Baykal’ın CHP Yönetimini yetersiz bulması, eleştirmesi aslında pek haksız değil.
AKP karşısında bir türlü iktidar alternatifi olamayan CHP bazen bitmez tükenmez kurultayları, bazen yetersizlikleri, bazen Atatürk posteri gibi, saçma sapan tartışmalara saplanması, çoğu zaman kendisini iyi anlatamaması, Erdoğan korkusu nedeniyle, büyük ölçüde medyada ancak CHP’ye zarar verecek haberlerle yer alması, gerçekler zinciri.
Buna karşılık, beş yılda yaklaşık doksan genel başkan yardımcısının göreve gelmesi CHP’deki yönetim beceriksizliğinin aynası. Bütün bunlar tamam.

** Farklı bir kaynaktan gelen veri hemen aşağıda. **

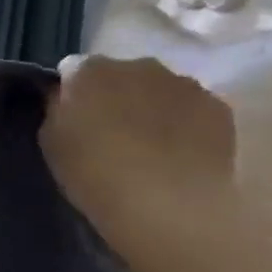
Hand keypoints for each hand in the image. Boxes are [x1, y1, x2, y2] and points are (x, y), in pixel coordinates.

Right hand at [40, 56, 237, 259]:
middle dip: (115, 94)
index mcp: (89, 70)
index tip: (73, 117)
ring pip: (160, 88)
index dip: (72, 92)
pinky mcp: (219, 108)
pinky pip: (193, 108)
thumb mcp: (51, 141)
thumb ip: (59, 109)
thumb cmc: (94, 174)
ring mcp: (183, 84)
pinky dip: (186, 123)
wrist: (167, 206)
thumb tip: (67, 98)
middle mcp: (137, 65)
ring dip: (152, 106)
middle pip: (121, 73)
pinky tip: (180, 153)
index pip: (73, 69)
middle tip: (111, 131)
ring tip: (150, 145)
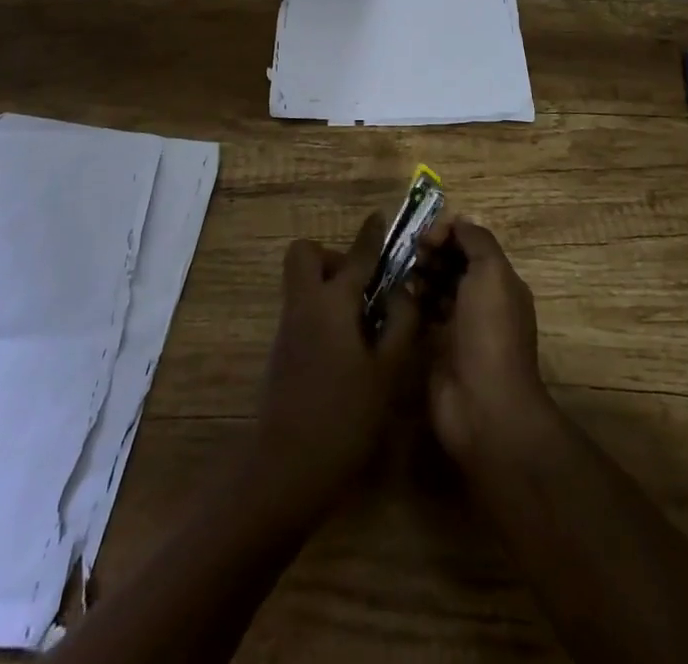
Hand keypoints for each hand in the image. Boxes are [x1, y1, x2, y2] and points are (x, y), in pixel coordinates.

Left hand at [250, 212, 420, 522]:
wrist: (286, 468)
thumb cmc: (344, 416)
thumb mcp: (386, 372)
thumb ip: (400, 324)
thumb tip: (405, 291)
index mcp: (333, 302)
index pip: (356, 256)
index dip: (370, 235)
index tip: (380, 218)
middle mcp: (305, 305)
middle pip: (305, 255)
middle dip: (332, 257)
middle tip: (362, 285)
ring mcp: (289, 328)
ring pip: (302, 283)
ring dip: (328, 285)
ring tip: (365, 320)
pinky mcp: (282, 352)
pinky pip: (302, 309)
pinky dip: (323, 311)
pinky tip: (348, 346)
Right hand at [418, 217, 553, 467]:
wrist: (484, 406)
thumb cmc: (490, 332)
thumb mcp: (492, 273)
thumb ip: (476, 240)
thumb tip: (457, 221)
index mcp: (500, 282)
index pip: (471, 244)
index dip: (448, 233)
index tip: (425, 237)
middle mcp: (481, 301)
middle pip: (452, 264)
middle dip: (431, 253)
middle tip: (409, 254)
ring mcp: (458, 327)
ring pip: (435, 288)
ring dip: (418, 276)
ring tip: (399, 274)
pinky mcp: (436, 349)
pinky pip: (421, 316)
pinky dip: (409, 303)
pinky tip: (392, 297)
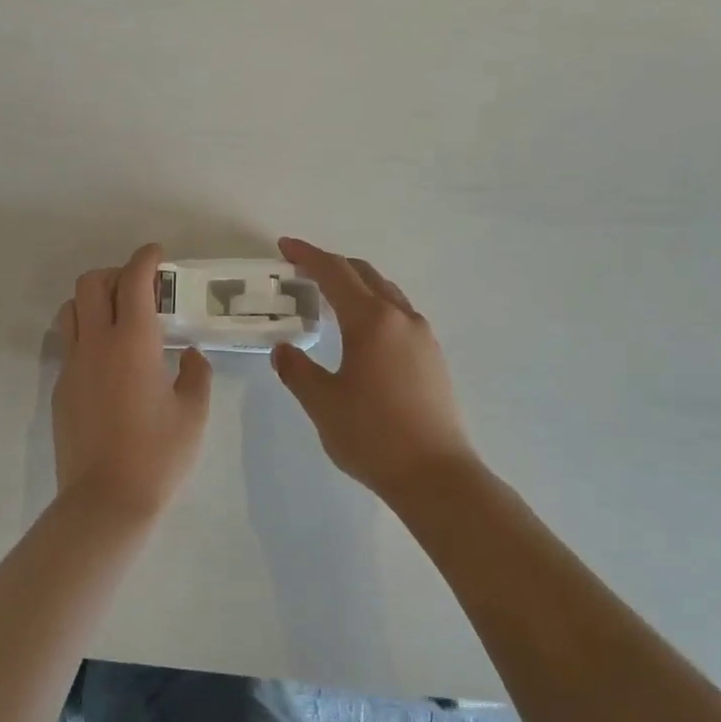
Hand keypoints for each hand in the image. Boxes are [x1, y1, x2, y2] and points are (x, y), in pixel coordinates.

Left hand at [53, 243, 212, 514]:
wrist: (106, 500)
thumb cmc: (159, 455)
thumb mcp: (194, 412)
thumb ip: (195, 373)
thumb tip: (187, 354)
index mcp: (133, 342)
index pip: (134, 281)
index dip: (145, 259)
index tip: (157, 254)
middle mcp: (96, 343)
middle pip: (91, 283)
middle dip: (115, 273)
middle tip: (140, 288)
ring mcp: (72, 365)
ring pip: (72, 310)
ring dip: (93, 300)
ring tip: (119, 319)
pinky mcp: (60, 388)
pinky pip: (69, 343)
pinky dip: (87, 333)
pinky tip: (109, 361)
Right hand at [271, 237, 481, 501]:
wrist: (435, 475)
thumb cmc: (372, 436)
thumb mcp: (321, 403)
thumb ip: (297, 370)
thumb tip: (285, 350)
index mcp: (371, 321)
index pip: (334, 274)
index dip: (307, 256)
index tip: (285, 246)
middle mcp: (401, 318)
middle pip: (364, 275)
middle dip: (332, 265)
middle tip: (301, 269)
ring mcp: (423, 337)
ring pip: (385, 293)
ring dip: (356, 285)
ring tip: (329, 297)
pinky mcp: (433, 357)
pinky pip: (398, 314)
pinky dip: (373, 306)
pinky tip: (361, 331)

Ama, ikide bir o TV senin, bu TV benim, erkanlarda boy göstererek, üstelik tek başına, karşıda ona karşı ters tezi savunacak bir Genel Merkez yetkilisi yok iken, serbest atışta bulunmak, eski bir Genel Başkan olarak, Baykal’a hiç yakışmıyor.
Kendisi Genel Başkan olsa ve partisinin önemli bir ismi TV’lerde kendisini böyle eleştirse, acaba ne yapardı? Onu partiden ihraç mı ederdi? Hiç bir parti etkinliğine katılmasına izin mi vermezdi? Onu istifaya mı zorlardı?
Kaldı ki;
Eylül 1992-Şubat 1995, Eylül 1995-Nisan 1999, Eylül 2000-Mayıs 2010 tarihleri arasında, toplam on altı yıla yakın CHP Genel Başkanlık koltuğunda oturuyor. Hiç iktidar yüzü görüyor mu? Hayır. Sadece 92-95 arasında bir ara, koalisyon ortağı.

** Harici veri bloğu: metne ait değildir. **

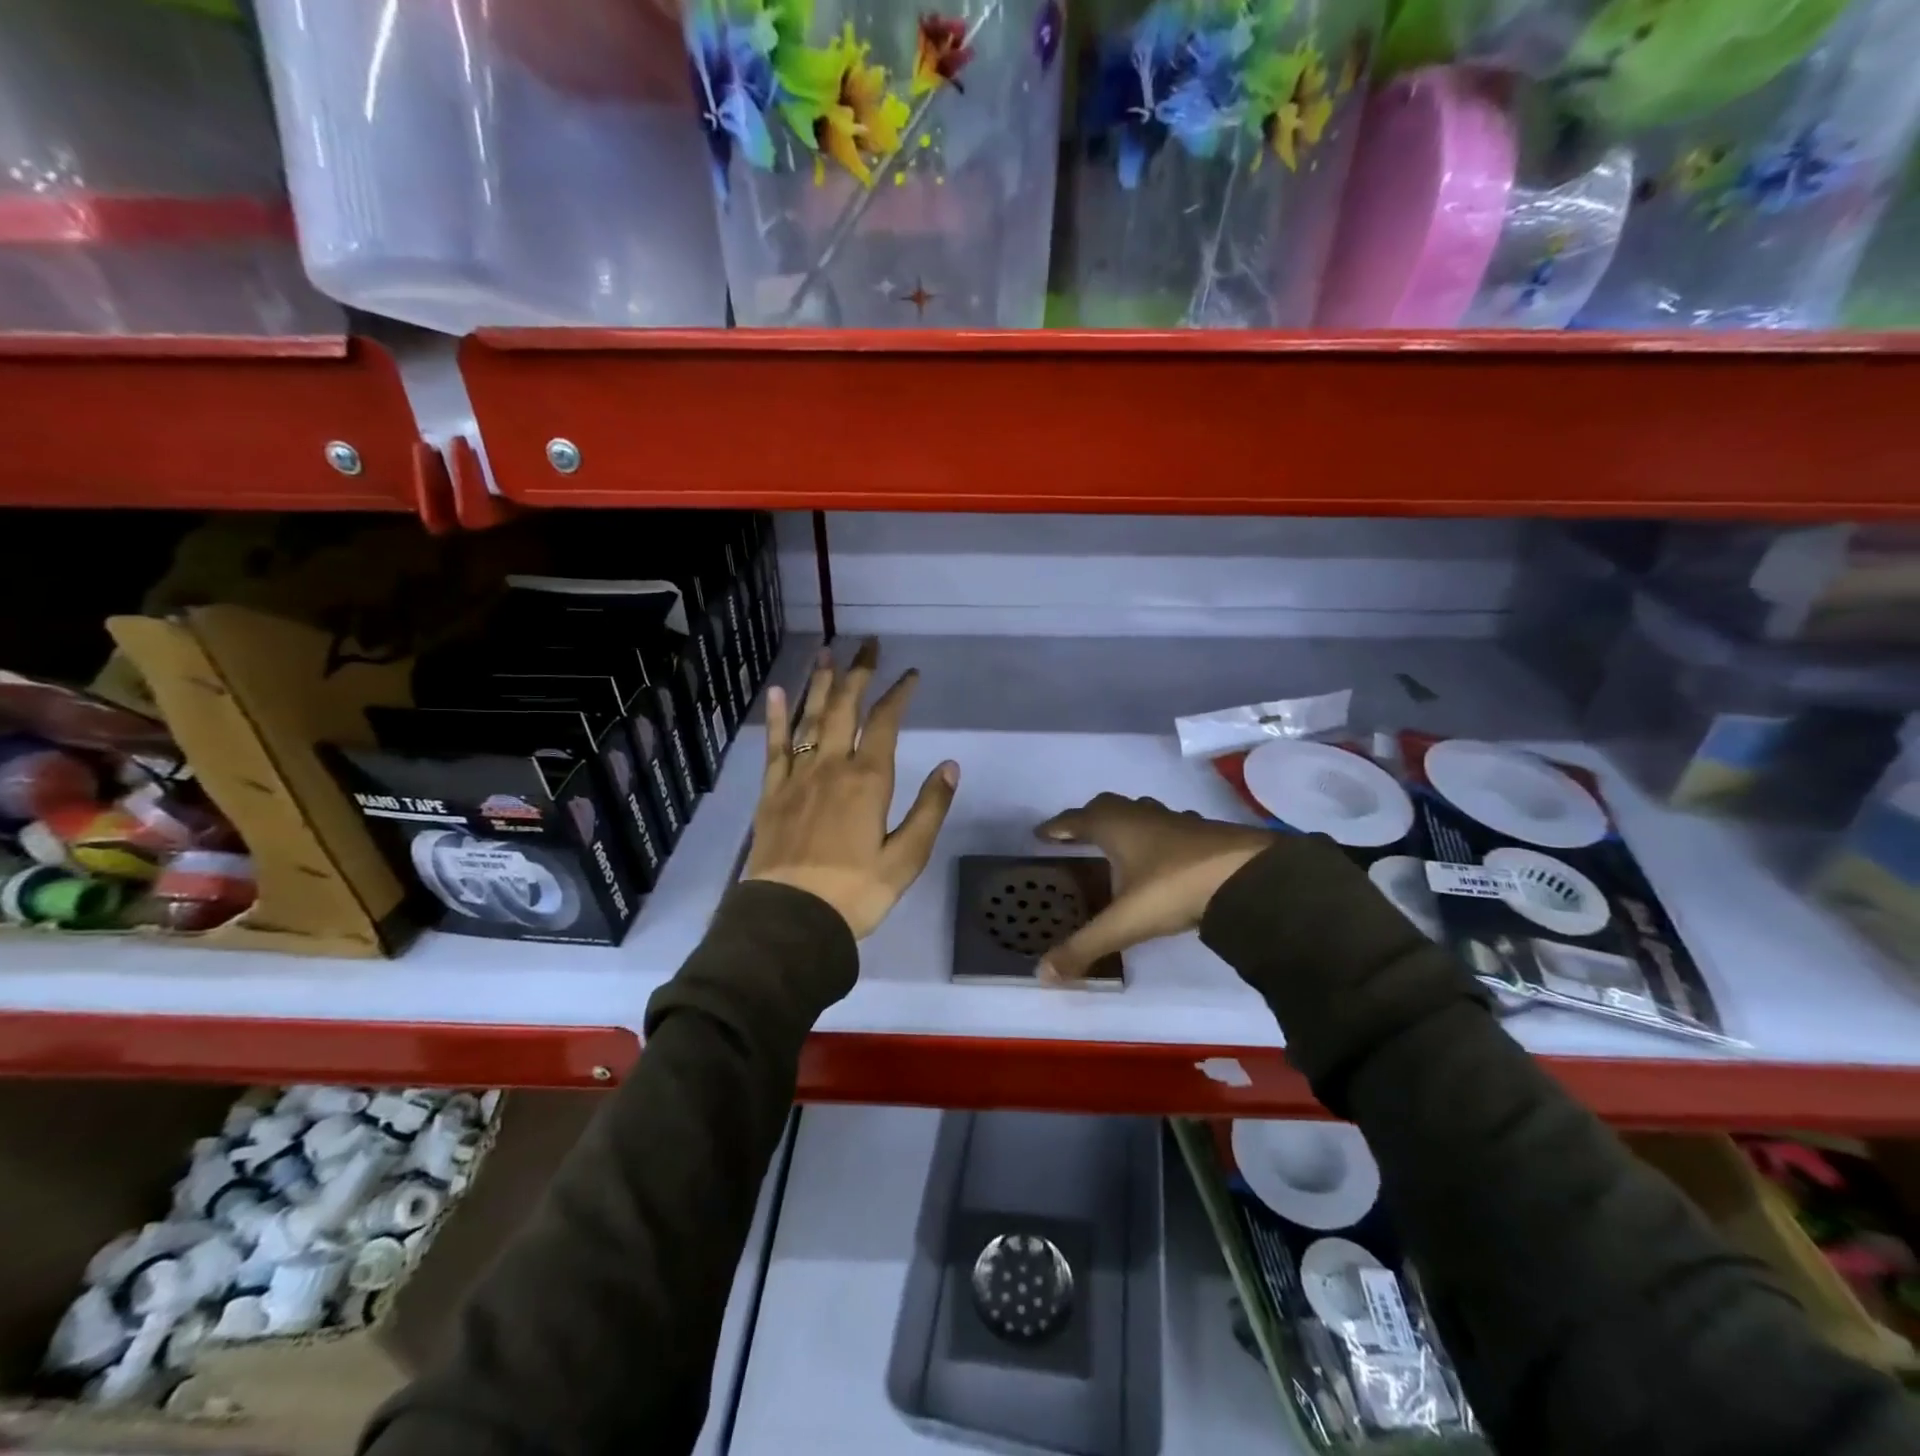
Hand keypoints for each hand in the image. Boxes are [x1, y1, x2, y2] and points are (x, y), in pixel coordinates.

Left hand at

Onu geçiyorum, daha vahimi var.
Bırakın tek başına iktidar olmayı, koalisyon ortağı olmayı, 1999 seçimlerinde CHP gibi Cumhuriyeti kurmakla, ülkeye demokrasiyi getirmekle haklı olarak övünen, siyasal hayatımızın temel direklerinden biri olan partiyi baraj altında bırakıyor, koskoca CHP Meclis dışında kalıyor.

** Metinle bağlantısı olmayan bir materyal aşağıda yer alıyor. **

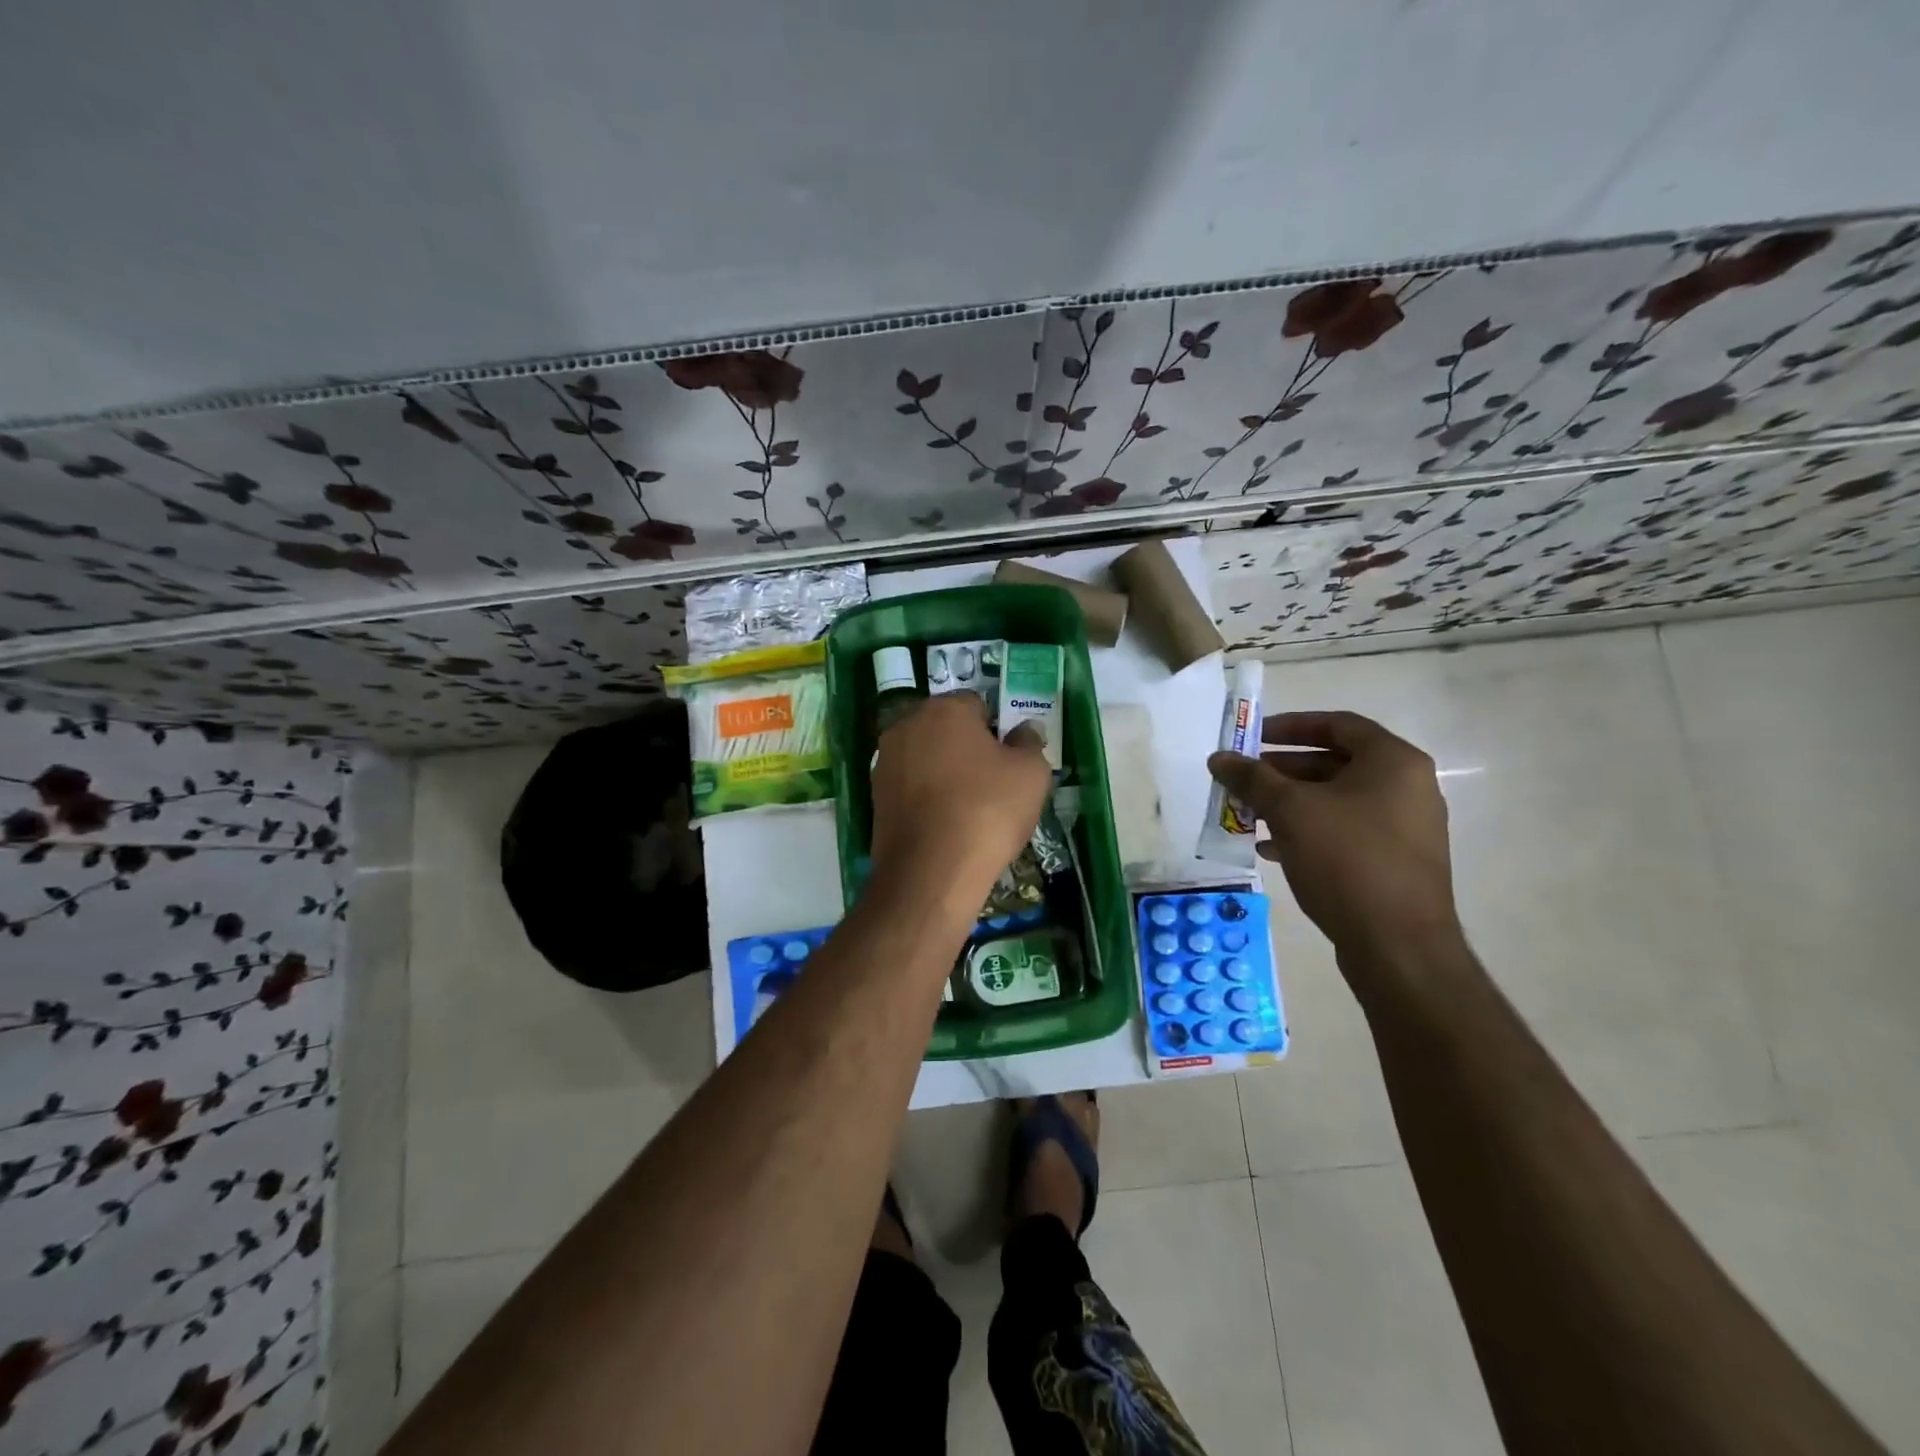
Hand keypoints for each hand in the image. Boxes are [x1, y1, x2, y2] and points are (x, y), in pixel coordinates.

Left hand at [870, 693, 1051, 911]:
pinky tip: (946, 826)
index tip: (1011, 762)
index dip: (998, 731)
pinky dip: (927, 799)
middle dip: (968, 749)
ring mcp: (885, 762)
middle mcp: (906, 726)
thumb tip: (1023, 732)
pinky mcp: (874, 798)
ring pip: (927, 759)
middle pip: (947, 730)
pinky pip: (911, 788)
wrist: (930, 873)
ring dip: (946, 774)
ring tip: (970, 810)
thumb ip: (1029, 743)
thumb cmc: (987, 811)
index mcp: (944, 709)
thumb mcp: (1031, 774)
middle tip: (994, 785)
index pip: (978, 705)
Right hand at [1208, 711, 1459, 962]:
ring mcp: (1403, 828)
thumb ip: (1252, 778)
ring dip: (1289, 803)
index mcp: (1394, 762)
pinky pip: (1344, 832)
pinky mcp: (1393, 862)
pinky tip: (1270, 848)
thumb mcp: (1290, 811)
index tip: (1251, 736)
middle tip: (1243, 778)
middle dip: (1282, 770)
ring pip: (1335, 801)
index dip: (1290, 726)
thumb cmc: (1347, 860)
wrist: (1398, 945)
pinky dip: (1307, 831)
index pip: (1338, 724)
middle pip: (1334, 763)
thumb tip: (1219, 758)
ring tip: (1247, 813)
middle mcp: (1407, 788)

Toplumun önemli çoğunluğu CHP’den beklediğini bulmuyor olabilir ama, bunu TV’lerde serbest atışa çevirmek, on altı yıl Genel Başkanlık koltuğunda oturmuş ve hiç iktidar olamamış Deniz Baykal’ın işi değil. Elbette kendi bilir. Bilmesi gereken başka bir gerçek, partisini yıprattığı öyle açık ki, yandaş kanallar sabah, akşam onun TV’de CHP’ye yönelik eleştirilerini yayınlıyor. Bu yayınlar bile, Baykal’ın yanlışlığını sergilemeye yetiyor.
Hayati önem taşıyan asıl gerçek başka. Bahçeli ile birlikte Baykal da Erdoğan’ın ekmeğine yağ sürüyor.